TASKS TO COMPLETE ->
[a] In the git-crypt article, which git-crypt feature does it recommend using in place of GPG keys on the CI runner?
[b] Print the part of the git-crypt article between "But if you’ve" and "fighting GPG agents.", inclusive.

TEXT UNDER STUDY ->

::::

If you are managing Infrastructure as Code (IaC) with Terraform, you eventually hit the wall: Secrets.
It is a golden rule of DevOps: NEVER commit secrets in cleartext to Git. However, keeping your secrets version-controlled alongside your infrastructure code is incredibly useful for maintainability. This is achievable with git-crypt. It allows you to safely commit .tfvars files containing database passwords and API keys by transparently encrypting them on commit and decrypting them on checkout.
But if you’ve ever tried to run git-crypt unlock inside a GitHub Action, you’ve likely seen this nightmare:
gpg: cannot open '/dev/tty': No such device or address
error: inappropriate ioctl for device
I spent hours fighting GPG agents, loopback pinentries, and allow-preset-passphrase configurations. I was working under the mistaken impression that the correct path was to add a GPG collaborator to git-crypt and then load their private key as a GitHub Secret. I eventually realized that treating the CI runner like a human user was exactly the wrong approach.
Here is the robust, crash-proof way to combine git-crypt, Terraform, and GitHub Actions without fighting GPG agents.
The Strategy: Symmetric Keys The common mistake is trying to import your private GPG key into the CI runner. GPG is designed for humans to type passwords interactively. CI runners are robots.
Instead of GPG keys, we will use git-crypt’s Symmetric Key feature. This allows us to export a binary “master key” file that works without a passphrase, GPG agent, or TTY.
Step 1: Local Setup
First, ensure you have git-crypt installed locally (e.g., brew install git-crypt). There’s a good guide here: https://buddy.works/guides/git-crypt but the short version is:
- Windows
- install gpg4win https://gpg4win.org/download.html
- install git-crypt and add to your PATH - https://github.com/AGWA/git-crypt/releases/tag/0.7.0releases
-
MacOS
brew install git-crypt brew install gpg -
Linux
apt-get install -y git-crypt sudo apt-get install gnupg
Then initalize your repo with git-crypt:
# Initialize git-crypt
git-crypt init
# Configure .gitattributes to encrypt sensitive files
echo "secret.tfvars filter=git-crypt diff=git-crypt" >> .gitattributes
git add .gitattributes
git commit -m "Configure git-crypt"
Step 2: Export the Symmetric Key
This is the magic step. We need to export the repository’s unlock key and encode it so we can store it as a GitHub Secret.

::::

(Rows from a data source)
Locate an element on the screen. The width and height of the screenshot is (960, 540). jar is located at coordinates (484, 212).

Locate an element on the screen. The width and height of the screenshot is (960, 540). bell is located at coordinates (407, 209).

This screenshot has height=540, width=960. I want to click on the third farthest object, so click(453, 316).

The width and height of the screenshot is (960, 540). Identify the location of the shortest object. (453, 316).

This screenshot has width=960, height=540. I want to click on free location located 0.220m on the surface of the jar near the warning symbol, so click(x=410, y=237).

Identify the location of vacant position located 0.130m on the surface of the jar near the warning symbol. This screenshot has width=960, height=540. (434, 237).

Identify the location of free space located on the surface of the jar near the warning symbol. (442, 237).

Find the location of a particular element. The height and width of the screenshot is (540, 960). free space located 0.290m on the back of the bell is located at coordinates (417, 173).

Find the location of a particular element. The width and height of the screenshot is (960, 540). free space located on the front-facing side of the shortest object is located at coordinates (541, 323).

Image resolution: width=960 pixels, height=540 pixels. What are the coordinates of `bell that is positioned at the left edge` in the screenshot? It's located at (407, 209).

::::

EXERCISE RESPONSES ->
[a] The Symmetric Key feature.

[b]
But if you’ve ever tried to run git-crypt unlock inside a GitHub Action, you’ve likely seen this nightmare:
gpg: cannot open '/dev/tty': No such device or address
error: inappropriate ioctl for device
I spent hours fighting GPG agents, loopback pinentries, and allow-preset-passphrase configurations. I was working under the mistaken impression that the correct path was to add a GPG collaborator to git-crypt and then load their private key as a GitHub Secret. I eventually realized that treating the CI runner like a human user was exactly the wrong approach.
Here is the robust, crash-proof way to combine git-crypt, Terraform, and GitHub Actions without fighting GPG agents.